Peaches Geldof could be investigated by the Police for reportedly tweeting the names of the mothers who helped Lostprophets paedophile Ian Watkins abuse their babies.
Everyone can relate to her outrage and why she was moved to allegedly tweet their identities to her thousands of followers. After all, a young mum herself, it is unimaginable how any mum could allow her child to be abused by anyone.
But worryingly the top comment on MailOnline is: “I don’t really understand why the women have not been named to be honest.” And at Featureworld legal issues are something we find many people coming to us with sex attack stories have a lot of difficulty with.
Only this week for example, Featureworld received an email from a young mum whose partner was recently convicted for sexually abusing her young child.
“I want him named and shamed,” she said, of her partner who faces a lengthy jail term.
However, if her partner is ‘named and shamed’ as she wishes and she tells her story of her horror when she found out he was abusing her child, then her child will be identified.
This would be illegal. Rightly, the law is all about protecting the victim of a sexual assault and all victims (whatever their age) are legally granted lifelong anonymity.
The only way a victim can be identified is by ‘waiving their anonymity’. This means they sign a legal written statement consenting to being identified.
However, minors cannot waive their anonymity and parents cannot waive their child’s anonymity. Care must also be taken legally that anything published in sex abuse cases does not inadvertently identify a victim.
So it would be impossible legally for this interviewee to ‘name and shame’ her ex partner as she hopes to.
Similarly, Ian Watkins’ victims – those abused babies – also have the right to anonymity for the rest of their lives.

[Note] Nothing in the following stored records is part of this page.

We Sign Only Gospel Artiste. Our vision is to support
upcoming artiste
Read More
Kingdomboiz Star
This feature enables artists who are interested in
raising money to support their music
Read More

They have the right to go to school and grow up without people knowing that they were victims of this sex abuse.
By identifying their mothers as Peaches Geldof reportedly did by tweeting their names, she is identifying those babies.
The only way the babies can be identified is if in years to come when they are adults they decide to waive their anonymity. Then, if they choose this, they must do so themselves without any pressure from anyone else and of their own free will.